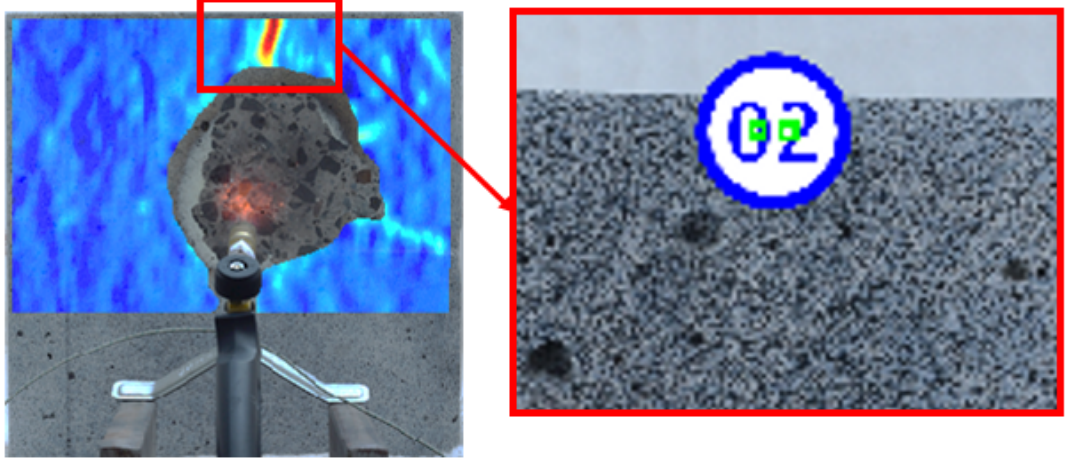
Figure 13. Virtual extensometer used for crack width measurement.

■ ■ ■ ■ ■ ■ ■

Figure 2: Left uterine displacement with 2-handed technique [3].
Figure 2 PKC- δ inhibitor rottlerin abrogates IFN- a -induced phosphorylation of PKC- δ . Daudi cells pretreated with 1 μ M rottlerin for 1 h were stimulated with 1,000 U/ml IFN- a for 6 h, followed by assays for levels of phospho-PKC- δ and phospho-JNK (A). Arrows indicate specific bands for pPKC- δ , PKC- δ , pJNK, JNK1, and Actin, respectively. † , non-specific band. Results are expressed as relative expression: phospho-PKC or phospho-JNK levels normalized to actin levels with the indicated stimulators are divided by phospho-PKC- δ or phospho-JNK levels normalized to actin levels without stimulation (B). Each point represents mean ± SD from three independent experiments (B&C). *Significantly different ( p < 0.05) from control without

■ ■ ■ ■ ■ ■ ■

INSTRUCTIONS TO FOLLOW:
The lines above from the one with "Figure 2: Left" through the one with "Figure 2 PKC- δ" are to be duplicated exactly, ends included, with nothing added.

TASK RESPONSE:
Figure 2: Left uterine displacement with 2-handed technique [3].
Figure 2 PKC- δ inhibitor rottlerin abrogates IFN- a -induced phosphorylation of PKC- δ . Daudi cells pretreated with 1 μ M rottlerin for 1 h were stimulated with 1,000 U/ml IFN- a for 6 h, followed by assays for levels of phospho-PKC- δ and phospho-JNK (A). Arrows indicate specific bands for pPKC- δ , PKC- δ , pJNK, JNK1, and Actin, respectively. † , non-specific band. Results are expressed as relative expression: phospho-PKC or phospho-JNK levels normalized to actin levels with the indicated stimulators are divided by phospho-PKC- δ or phospho-JNK levels normalized to actin levels without stimulation (B). Each point represents mean ± SD from three independent experiments (B&C). *Significantly different ( p < 0.05) from control without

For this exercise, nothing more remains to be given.